Mr. Bladergroen was born in Rochester, N.Y. He was a graduate of Cornell University and a 1948 graduate of its law school. He joined the CIA in 1951 and remained a consultant to the agency after his retirement.
He served in the Marine Corps in the Pacific during World War II and received the Bronze Star with Combat "V." He retired from the reserve as a colonel in 1975.
He was a member of St. Mary's Catholic Church in Alexandria and the Virginia and New York bar associations.
His hobbies included golf.
Survivors include his wife, Carol Bladergroen of Alexandria; two daughters, Karen Bladergroen of Falls Church and Mara Bladergroen of Arlington; two sons, Dr. Mark Bladergroen of Richmond and Gregg Bladergroen of Atlanta; two brothers; and six grandchildren.
Miriam Fischer Bolduan
Miriam Fischer Bolduan, 76, a teacher of Sunday school and Bible classes at Grace Lutheran Church in Washington, died Oct. 10 at a hospital in Richmond. She had cancer and had suffered a stroke.

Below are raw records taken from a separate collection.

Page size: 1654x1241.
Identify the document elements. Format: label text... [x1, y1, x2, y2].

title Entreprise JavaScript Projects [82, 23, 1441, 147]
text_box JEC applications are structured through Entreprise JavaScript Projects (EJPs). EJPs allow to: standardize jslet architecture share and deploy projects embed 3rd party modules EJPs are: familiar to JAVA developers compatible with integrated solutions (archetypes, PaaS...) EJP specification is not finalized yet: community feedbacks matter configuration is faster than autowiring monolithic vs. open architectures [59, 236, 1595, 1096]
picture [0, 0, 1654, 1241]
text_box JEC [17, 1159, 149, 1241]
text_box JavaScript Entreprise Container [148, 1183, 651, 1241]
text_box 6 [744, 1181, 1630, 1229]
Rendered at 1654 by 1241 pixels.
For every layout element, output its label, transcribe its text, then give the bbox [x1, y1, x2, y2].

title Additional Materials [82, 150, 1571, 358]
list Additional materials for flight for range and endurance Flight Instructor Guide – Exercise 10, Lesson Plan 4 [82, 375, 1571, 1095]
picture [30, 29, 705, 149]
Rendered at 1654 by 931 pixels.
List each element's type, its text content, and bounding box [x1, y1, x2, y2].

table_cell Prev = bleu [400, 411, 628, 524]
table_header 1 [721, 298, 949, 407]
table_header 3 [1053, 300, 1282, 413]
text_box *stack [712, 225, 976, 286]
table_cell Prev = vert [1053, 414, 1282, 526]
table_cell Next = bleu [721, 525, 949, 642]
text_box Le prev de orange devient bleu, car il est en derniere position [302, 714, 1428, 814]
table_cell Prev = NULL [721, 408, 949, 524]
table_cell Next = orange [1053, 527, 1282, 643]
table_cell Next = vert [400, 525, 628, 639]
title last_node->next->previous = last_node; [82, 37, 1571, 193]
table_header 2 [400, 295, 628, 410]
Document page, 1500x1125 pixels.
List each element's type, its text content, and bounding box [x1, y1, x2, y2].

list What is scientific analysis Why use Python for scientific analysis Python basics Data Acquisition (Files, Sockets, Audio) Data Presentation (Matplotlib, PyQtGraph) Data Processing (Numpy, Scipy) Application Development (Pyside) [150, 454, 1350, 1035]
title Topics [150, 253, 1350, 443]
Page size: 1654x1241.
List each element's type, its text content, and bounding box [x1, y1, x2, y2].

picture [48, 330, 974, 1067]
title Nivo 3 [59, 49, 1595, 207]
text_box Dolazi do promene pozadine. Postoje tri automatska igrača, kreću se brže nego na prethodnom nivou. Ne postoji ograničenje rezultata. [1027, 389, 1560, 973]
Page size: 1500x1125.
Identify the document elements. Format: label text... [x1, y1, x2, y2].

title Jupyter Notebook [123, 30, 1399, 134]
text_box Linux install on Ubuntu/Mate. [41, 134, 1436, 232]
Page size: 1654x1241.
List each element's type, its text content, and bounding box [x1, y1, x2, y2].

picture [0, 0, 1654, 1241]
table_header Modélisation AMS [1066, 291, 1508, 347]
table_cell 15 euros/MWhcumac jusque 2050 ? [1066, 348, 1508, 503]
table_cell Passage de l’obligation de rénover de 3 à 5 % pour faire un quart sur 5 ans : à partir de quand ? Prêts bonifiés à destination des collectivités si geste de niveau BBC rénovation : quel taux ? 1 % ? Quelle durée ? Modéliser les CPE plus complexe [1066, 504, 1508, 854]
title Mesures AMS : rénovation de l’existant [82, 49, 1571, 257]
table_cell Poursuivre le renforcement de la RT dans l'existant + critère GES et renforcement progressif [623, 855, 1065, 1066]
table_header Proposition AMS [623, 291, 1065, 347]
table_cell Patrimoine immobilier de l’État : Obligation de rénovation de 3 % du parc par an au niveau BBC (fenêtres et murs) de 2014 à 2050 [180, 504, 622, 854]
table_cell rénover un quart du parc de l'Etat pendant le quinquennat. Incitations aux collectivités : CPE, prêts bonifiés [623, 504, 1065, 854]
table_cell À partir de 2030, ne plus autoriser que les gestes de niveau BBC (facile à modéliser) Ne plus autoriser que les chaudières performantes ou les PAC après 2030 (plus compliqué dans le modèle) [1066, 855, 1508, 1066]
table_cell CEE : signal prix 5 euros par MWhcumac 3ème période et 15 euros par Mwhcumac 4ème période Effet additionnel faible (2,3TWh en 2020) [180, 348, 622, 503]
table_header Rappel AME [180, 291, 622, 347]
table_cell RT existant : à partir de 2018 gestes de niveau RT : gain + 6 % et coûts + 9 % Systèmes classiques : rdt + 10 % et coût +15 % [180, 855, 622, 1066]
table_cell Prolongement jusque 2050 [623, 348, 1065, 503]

Mrs. Bolduan was author of a book of religious philosophy, "Words to See By," published in 1970. She also wrote poetry.
She was a graduate of Carnegie Mellon University in her native Pittsburgh.
She taught chemistry at the university in the mid-1940s and also taught at a prep school outside Boston.
She accompanied her husband to an Army civilian post in Germany from 1959 to 1965.
They settled in Washington when they returned to this country. She had moved from Chevy Chase to Richmond in July.
Mrs. Bolduan's interests included photography, and she was a member of the Potomac Society of Stereo Photographers.
She was a volunteer with the Well Mind Association of Greater Washington.
Her husband of 51 years, Orvil E.A. Bolduan, died in 1995.
Survivors include three daughters, Ruth Bolduan of Richmond, Marie Bolduan Highby of Mountain View, Calif., and Anne Bolduan Schmitt of Chevy Chase; and two granddaughters.